Is Your Instant Messaging Technology Up to the Task?

Many IM vendors offer products that facilitate compliance with retention requirements for the financial services industry.

Regulated firms can install technology tools that capture, retain, and archive instant messages in a secure manner that allows both internal compliance officers and outside regulators to retrieve messages as needed.

Some of the leading IM gateway vendors—including IMlogic, FaceTime Communications, and Akonix—have partnered with e-mail and document archiving and security firms—including Clear-swift, Iron Mountain, Legato, KVS, and Zantaz—to provide businesses with a comprehensive IM and e-mail solution. ^[8]

The hope of IM technology vendors, of course, is that the financial services industry will invest in new technology to help manage IM use and abuse, rather than abandoning IM altogether to avoid risk.
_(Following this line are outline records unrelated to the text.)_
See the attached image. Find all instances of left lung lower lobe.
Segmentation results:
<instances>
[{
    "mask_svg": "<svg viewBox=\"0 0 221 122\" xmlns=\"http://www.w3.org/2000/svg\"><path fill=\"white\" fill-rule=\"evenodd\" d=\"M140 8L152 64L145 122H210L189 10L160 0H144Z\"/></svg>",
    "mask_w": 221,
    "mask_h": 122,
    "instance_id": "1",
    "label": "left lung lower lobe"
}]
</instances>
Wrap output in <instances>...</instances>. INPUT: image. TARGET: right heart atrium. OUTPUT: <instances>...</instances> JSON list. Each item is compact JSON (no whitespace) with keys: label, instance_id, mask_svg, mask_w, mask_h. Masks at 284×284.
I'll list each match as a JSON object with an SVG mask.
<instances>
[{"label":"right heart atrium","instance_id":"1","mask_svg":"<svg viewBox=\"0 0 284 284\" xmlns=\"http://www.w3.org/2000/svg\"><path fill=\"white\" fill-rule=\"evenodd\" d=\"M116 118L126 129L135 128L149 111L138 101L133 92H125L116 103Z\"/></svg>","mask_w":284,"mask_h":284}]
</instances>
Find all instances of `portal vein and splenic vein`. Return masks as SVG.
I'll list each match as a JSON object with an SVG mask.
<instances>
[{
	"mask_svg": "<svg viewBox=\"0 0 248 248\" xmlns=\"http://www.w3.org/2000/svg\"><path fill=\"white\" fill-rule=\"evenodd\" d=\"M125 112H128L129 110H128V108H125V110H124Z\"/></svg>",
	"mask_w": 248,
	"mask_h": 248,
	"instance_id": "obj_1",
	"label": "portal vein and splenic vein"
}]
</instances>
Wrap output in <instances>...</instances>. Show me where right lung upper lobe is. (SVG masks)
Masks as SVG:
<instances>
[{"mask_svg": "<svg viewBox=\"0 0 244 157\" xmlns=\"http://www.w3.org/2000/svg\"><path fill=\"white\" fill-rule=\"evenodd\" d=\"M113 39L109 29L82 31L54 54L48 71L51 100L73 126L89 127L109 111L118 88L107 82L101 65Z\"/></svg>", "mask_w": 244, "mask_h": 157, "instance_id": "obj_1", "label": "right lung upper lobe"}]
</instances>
In response to the heightened regulatory environment, the Financial Services Instant Messaging Association (FIMA) has been formed to encourage technology vendors to develop effective, accessible IM tools to meet the real-time communications needs of the broker-dealers and investment bankers who rely on IM for internal and external communications. Along with security, encryption, authentication, logging, and archiving, the desire for IM interoperability (enabling one IM product to communicate with another) is among FIMA’s top concerns. ^[9]

Whether considering an enterprise IM solution or a gateway product to help manage IM risk, it is essential that regulated firms select technology that automates the monitoring, retention, archiving, retrieval, and purging of instant messages in compliance with SEC, NASD, and NYSE guidelines.

Financial services firms should also install content filters to capture messages that use potentially problematic words like ‘‘ guarantee’’ or ‘‘rumor.’’ The organization’s compliance officer or lawyer can review those IM conversations to ensure that neither laws nor corporate policies were broken. ^[10]

The SEC fined five Wall Street brokerage firms $8.25 million in 2002 for failing to retain e-mail according to regulations. ^[11]

With new IM content, retention, and archiving rules in place, expect regulators to start taking an equally tough stance with IM records.

Don’t leave compliance to chance. Whether you use an enterprise IM system or install a gateway product to support employee use of personal IM tools, be sure your system allows for the monitoring, retention, filtering, purging, and archiving of IM in compliance with SEC, NASD, NYSE, and other applicable regulatory requirements.

^[8]Mark Berniker, ‘‘NASD: Yes, Securities Firms Need to Retain IM,’’ InstantMessagingPlanet.com (June 19, 2003), www .instantmessagingplanet.com/enterprise/print.php/2225031.

^[9]Christopher Saunders, ‘‘Pushing for IM Interop in the Finance World,’’ InstantMessagingPlanet.com (September 2, 2003), www.instantmessagingplanet.com/enterprise/article.php/3071501 .

^[10]Jane Black, ‘‘Why Offices Are Now Open Secrets,’’ Business-Week Online (September 16, 2003), www.businessweek.com/print/technology/content/sep2003/tc20030916_1563_tc129 .

^[11]Nicholas Varchaver, ‘‘The Perils of E-Mail,’’ Fortune ( February 17, 2003), 96.